* [Exercise details]
Copy out, word for word, the part of the items that begins with the line containing "更不敢想象的是，视觉中国自我" and ends with the line containing "再退一步，我们现在认为视觉中", including both of those lines.

* [Entries provided]

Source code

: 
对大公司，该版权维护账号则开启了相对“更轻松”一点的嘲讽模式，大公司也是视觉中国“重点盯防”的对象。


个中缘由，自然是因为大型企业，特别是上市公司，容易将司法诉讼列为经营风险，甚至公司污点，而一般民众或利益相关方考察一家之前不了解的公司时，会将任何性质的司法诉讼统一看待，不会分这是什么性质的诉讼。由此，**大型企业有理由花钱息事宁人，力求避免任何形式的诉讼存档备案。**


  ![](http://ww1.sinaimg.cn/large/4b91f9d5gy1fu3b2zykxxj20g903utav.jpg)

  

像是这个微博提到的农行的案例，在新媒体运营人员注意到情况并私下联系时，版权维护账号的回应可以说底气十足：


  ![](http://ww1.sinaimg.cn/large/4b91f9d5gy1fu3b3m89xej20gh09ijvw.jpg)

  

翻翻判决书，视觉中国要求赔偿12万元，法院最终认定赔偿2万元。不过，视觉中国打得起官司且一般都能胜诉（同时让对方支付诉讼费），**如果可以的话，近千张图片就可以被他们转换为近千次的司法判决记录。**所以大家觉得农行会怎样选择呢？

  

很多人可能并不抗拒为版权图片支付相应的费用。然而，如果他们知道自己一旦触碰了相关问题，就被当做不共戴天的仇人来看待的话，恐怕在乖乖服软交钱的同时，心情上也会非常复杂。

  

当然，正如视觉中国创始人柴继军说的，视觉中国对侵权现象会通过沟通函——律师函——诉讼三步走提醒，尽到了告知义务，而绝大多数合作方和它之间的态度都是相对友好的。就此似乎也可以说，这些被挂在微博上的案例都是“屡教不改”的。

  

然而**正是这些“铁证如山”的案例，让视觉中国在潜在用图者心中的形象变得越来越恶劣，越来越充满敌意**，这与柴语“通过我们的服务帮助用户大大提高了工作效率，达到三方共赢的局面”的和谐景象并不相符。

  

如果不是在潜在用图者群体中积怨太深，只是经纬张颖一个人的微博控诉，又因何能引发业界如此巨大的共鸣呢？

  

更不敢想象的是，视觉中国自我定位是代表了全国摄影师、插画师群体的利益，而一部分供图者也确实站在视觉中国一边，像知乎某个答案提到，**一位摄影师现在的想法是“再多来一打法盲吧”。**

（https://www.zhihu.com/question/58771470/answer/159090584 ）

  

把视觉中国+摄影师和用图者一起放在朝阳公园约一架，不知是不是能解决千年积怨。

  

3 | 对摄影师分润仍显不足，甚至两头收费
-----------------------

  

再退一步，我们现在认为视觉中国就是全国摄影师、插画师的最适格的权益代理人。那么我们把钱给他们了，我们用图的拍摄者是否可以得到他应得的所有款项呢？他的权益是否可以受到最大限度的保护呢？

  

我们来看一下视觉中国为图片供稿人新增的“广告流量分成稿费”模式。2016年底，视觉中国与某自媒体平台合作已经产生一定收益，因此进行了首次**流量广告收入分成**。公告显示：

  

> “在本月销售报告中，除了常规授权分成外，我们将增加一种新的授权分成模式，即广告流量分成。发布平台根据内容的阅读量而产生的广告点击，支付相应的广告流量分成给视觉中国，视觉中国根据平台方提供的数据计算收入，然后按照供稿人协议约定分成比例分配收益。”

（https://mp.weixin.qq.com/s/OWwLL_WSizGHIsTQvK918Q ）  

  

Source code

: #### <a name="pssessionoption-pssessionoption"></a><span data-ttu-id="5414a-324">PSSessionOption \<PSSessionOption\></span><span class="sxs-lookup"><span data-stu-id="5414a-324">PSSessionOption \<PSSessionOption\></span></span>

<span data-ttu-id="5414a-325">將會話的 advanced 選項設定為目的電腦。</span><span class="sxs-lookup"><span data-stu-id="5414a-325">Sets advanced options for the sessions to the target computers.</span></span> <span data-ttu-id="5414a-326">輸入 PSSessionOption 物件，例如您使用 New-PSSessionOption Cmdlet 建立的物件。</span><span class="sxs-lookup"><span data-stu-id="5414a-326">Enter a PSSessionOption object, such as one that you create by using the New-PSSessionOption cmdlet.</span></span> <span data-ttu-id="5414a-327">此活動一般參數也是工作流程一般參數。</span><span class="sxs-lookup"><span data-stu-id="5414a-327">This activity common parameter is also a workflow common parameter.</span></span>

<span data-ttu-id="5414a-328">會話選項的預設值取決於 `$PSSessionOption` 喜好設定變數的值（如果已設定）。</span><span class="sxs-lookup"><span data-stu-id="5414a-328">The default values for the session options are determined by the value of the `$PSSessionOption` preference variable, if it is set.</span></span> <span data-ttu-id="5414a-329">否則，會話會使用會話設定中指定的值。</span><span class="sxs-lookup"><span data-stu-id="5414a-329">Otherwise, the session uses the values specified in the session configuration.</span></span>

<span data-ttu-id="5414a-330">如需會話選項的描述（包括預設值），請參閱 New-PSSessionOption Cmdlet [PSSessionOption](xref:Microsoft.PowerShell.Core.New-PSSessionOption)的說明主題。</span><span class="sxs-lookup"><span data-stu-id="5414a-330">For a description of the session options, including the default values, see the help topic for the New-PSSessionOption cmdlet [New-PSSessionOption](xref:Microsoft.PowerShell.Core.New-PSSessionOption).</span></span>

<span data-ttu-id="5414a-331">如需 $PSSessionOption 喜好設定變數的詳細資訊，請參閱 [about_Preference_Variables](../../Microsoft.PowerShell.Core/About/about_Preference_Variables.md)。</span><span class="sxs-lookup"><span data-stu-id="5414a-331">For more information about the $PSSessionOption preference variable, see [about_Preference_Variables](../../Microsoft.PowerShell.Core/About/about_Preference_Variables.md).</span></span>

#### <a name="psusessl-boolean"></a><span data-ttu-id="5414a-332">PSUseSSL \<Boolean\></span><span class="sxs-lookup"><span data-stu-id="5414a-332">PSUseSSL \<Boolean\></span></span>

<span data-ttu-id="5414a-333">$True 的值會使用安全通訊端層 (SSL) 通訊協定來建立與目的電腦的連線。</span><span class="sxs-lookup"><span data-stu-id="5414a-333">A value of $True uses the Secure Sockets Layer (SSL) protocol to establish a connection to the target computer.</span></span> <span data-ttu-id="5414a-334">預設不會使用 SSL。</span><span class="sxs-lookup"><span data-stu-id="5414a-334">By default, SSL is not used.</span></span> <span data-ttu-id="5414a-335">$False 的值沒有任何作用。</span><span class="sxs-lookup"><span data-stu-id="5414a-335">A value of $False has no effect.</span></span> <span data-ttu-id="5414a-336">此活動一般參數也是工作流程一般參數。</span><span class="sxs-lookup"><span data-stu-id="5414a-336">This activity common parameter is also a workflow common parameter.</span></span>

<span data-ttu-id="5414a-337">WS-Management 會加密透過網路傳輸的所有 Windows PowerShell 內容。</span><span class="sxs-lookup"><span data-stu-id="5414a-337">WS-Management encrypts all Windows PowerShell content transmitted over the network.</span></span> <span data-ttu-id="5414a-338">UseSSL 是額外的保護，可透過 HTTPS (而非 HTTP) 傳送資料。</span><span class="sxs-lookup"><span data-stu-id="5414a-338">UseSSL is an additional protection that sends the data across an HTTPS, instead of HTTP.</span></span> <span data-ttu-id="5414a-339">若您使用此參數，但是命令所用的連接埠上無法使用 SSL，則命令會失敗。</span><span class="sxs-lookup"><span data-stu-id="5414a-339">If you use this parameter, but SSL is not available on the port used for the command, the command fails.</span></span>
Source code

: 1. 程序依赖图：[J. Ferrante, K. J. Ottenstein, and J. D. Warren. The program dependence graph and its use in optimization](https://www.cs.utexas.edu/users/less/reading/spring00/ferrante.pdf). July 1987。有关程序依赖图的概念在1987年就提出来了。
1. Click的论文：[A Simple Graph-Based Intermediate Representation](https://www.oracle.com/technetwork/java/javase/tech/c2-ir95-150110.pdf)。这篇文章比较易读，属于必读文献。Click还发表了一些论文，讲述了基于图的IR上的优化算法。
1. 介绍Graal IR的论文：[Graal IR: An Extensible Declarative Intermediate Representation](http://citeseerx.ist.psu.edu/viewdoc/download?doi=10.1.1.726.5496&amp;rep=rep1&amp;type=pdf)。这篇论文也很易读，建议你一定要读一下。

* [Response to the exercise]
更不敢想象的是，视觉中国自我定位是代表了全国摄影师、插画师群体的利益，而一部分供图者也确实站在视觉中国一边，像知乎某个答案提到，**一位摄影师现在的想法是“再多来一打法盲吧”。**

（https://www.zhihu.com/question/58771470/answer/159090584 ）

  

把视觉中国+摄影师和用图者一起放在朝阳公园约一架，不知是不是能解决千年积怨。

  

3 | 对摄影师分润仍显不足，甚至两头收费
-----------------------

  

再退一步，我们现在认为视觉中国就是全国摄影师、插画师的最适格的权益代理人。那么我们把钱给他们了，我们用图的拍摄者是否可以得到他应得的所有款项呢？他的权益是否可以受到最大限度的保护呢？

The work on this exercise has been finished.